Ci possiamo così togliere qualche soddisfazione dopo tanti anni di «declinismo». Nel senso che questo medagliere assegna all'Italia un posto di primissimo piano nello scenario competitivo mondiale, collocandoci dopo la Germania. Tutto bene, dunque? Tra gli addetti ai lavori qualche perplessità rimane.
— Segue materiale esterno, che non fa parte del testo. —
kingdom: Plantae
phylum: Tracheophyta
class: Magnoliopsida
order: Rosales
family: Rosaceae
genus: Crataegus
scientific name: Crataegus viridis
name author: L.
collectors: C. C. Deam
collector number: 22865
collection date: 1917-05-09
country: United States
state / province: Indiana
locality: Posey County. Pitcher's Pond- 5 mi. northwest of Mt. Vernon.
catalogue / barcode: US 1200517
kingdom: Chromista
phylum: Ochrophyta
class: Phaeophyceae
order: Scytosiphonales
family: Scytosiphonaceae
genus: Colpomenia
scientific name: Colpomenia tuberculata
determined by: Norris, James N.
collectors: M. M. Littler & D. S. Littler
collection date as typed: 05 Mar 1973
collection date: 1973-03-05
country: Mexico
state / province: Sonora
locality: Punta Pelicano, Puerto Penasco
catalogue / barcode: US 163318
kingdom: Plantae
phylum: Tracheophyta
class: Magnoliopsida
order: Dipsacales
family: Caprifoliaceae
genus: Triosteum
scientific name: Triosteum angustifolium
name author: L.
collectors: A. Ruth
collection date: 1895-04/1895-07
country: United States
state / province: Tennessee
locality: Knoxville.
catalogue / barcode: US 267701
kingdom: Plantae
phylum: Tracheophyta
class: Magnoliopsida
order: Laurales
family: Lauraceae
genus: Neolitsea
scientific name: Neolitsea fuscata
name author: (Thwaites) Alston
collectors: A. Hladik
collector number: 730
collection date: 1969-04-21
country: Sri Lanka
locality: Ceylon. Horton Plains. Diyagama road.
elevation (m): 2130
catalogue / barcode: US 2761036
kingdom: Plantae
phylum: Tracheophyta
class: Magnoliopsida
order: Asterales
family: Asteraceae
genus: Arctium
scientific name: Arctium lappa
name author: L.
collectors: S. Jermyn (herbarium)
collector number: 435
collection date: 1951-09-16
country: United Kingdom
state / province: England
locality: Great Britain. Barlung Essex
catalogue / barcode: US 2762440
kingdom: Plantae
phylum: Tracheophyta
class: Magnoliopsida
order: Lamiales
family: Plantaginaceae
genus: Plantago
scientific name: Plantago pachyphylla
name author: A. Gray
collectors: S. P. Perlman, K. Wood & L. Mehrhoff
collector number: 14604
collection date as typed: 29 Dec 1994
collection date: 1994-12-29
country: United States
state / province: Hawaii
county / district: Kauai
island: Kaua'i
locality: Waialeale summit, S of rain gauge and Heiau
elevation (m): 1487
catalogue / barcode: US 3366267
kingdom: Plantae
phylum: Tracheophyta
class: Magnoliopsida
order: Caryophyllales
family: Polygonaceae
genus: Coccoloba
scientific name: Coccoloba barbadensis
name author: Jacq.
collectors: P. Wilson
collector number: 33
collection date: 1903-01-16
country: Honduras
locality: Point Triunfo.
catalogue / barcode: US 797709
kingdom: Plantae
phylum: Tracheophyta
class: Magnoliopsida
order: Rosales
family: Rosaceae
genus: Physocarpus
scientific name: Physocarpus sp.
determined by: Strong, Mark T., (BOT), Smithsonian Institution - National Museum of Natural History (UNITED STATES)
Per Fabrizio Onida, ordinario di Economia internazionale alla Bocconi, il «ritorno della fiducia segnalato dall'Isae farà difficoltà a trasformarsi in effettiva crescita del Prodotto interno lordo dove abbiamo perso almeno cinque punti percentuali». Anche perché, al di là della fiducia, ci sono alcuni elementi che contribuiscono «a stemperarla».
Tra questi c'è l'elemento occupazionale che presenta qualche preoccupazione: «Prima o poi – osserva Onida – la cassa integrazione finirà e allora potrebbe affacciarsi lo spettro dei licenziamenti, anche perché il livello di utilizzo degli impianti è ancora insufficiente». Insomma, per Onida sarebbe forse meglio mettere ad esempio in campo strategie di aggregazione che consentano di aumentare la dimensione media delle nostre imprese, in maniera da incrementare la nostra «vocazione sistemistica che è ancora bassa, mentre siamo invece fornitori dei big mondiali come produttori specializzati o componentisti».